Download the biom table that resulted from metagenome prediciton step.

Next, convert this biom table into tsv table with biom program:

biom convert -i Galaxy3-[Predict_Metagenome_on_data_2].biom -o meta-predic_OSD14.tsv --to-tsv

Note: for some reason the KO associated function does not appear discriminated (run locally the scripts below to get KOs and the respective functions associated!).

Open the meta-predic_OSD14.tsv table to have a look into the KOs distribution across samples.


You can quit QIIME2 through:

source deactivate


Scripts

For instance if you prefer to do it locally, run the following scripts to get the same information.
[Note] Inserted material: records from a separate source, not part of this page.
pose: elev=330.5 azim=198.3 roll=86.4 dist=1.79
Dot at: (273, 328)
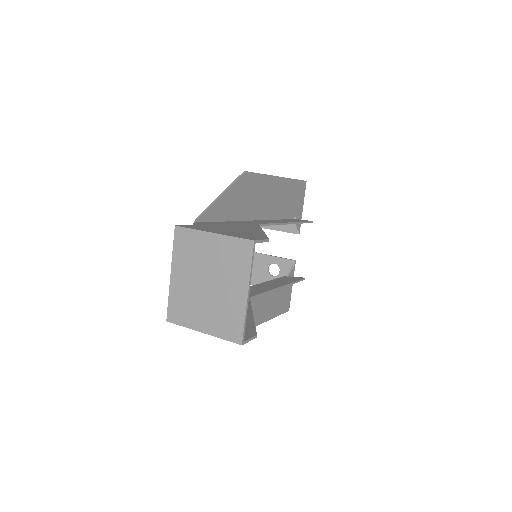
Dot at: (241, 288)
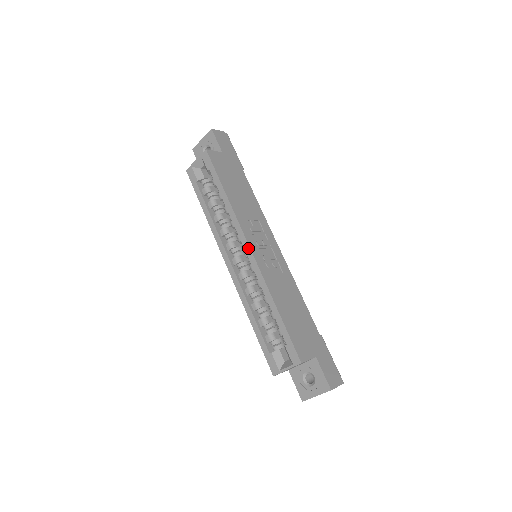
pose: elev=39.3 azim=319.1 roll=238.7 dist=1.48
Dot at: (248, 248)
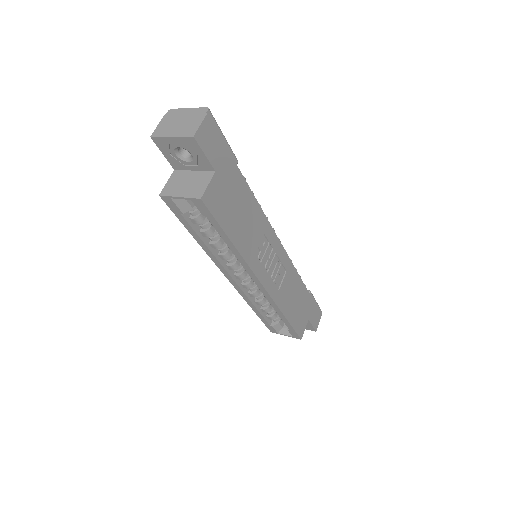
Dot at: (260, 285)
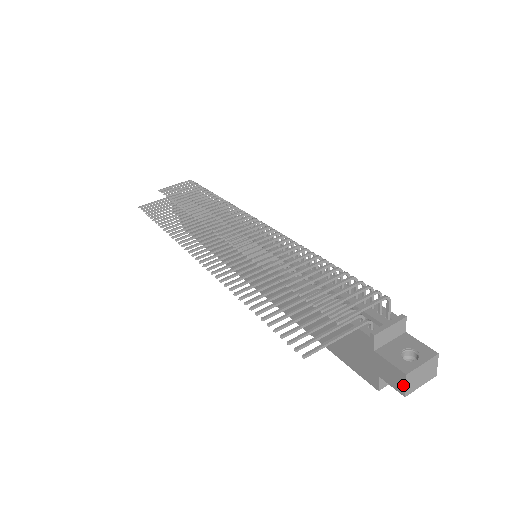
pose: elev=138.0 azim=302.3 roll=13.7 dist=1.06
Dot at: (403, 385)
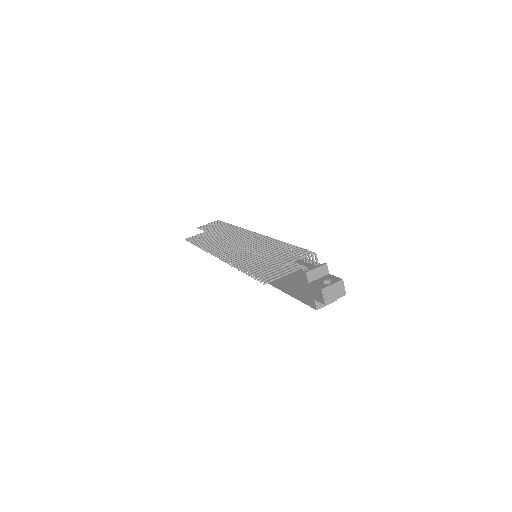
Dot at: (322, 297)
Normalize 16S rRNA gene copy numbers in PICRUSt

normalize_by_copy_number.py -i feature-table.biom -o normalized_feature-table.biom

Predict the metagenome using the normalized OTU table produced before

predict_metagenomes.py -f -i normalized_feature-table.biom -o kegg_metagenome_predictions.tab # get a tsv table

predict_metagenomes.py -i normalized_feature-table.biom -o kegg_metagenome_predictions.biom # get a biom table to use below


Write down the following information (basically specifying which functional DB did you use - KEGG - and the desired level to plot it -3) and save it as qiime_params_l3.txt file format:

summarize_taxa:md_identifier “KEGG_Pathways

summarize_taxa:absolute_abundance True

summarize_taxa:level 3

mv ../qiime_params_l3.txt ./


Finalize this tutorial with a simple barplot with the predictions of functional metagenomic content (unfortunately I need to use QIIME v.1.9.1!).

macqiime # open it 

Categorize at level L3 the metabolic profile using QIIME

categorize_by_function.py -i kegg_metagenome_predictions.biom -c "KEGG_Pathways" -l 3 -o kegg_metagenome_predictions_at_level3.biom

Plot the metabolism profile at level 3

summarize_taxa_through_plots.py -i kegg_metagenome_predictions_at_level3.biom -p qiime_params_l3.txt -o plots_at_level3


The final result should look like this:

PICRUSt




🤘 Now you’re ready to Rock’N Roll 🤘 🍺 🍺





LAST NOTE: You should not forget to give credit to the researchers behind every algorithm wrappered in QIIME2! To find the proper citation for each of them, type:

qiime <plugin> --citations



Disclaimer

All the data used herein was made public elsewhere (proper links were provided along the tutorial). This tutorial was based on others publicly available on QIIME2 official website. The results generated have just the general purpose to give a brief introduction to the analysis of 16S amplicon NGS data with QIIME2 and functional prediciton with PICRUSt.




1: Gaspar Gonçalves de Sousa, A. (2017). Arctic microbiome and N-functions during the winter-spring transition. Masters Dissertation.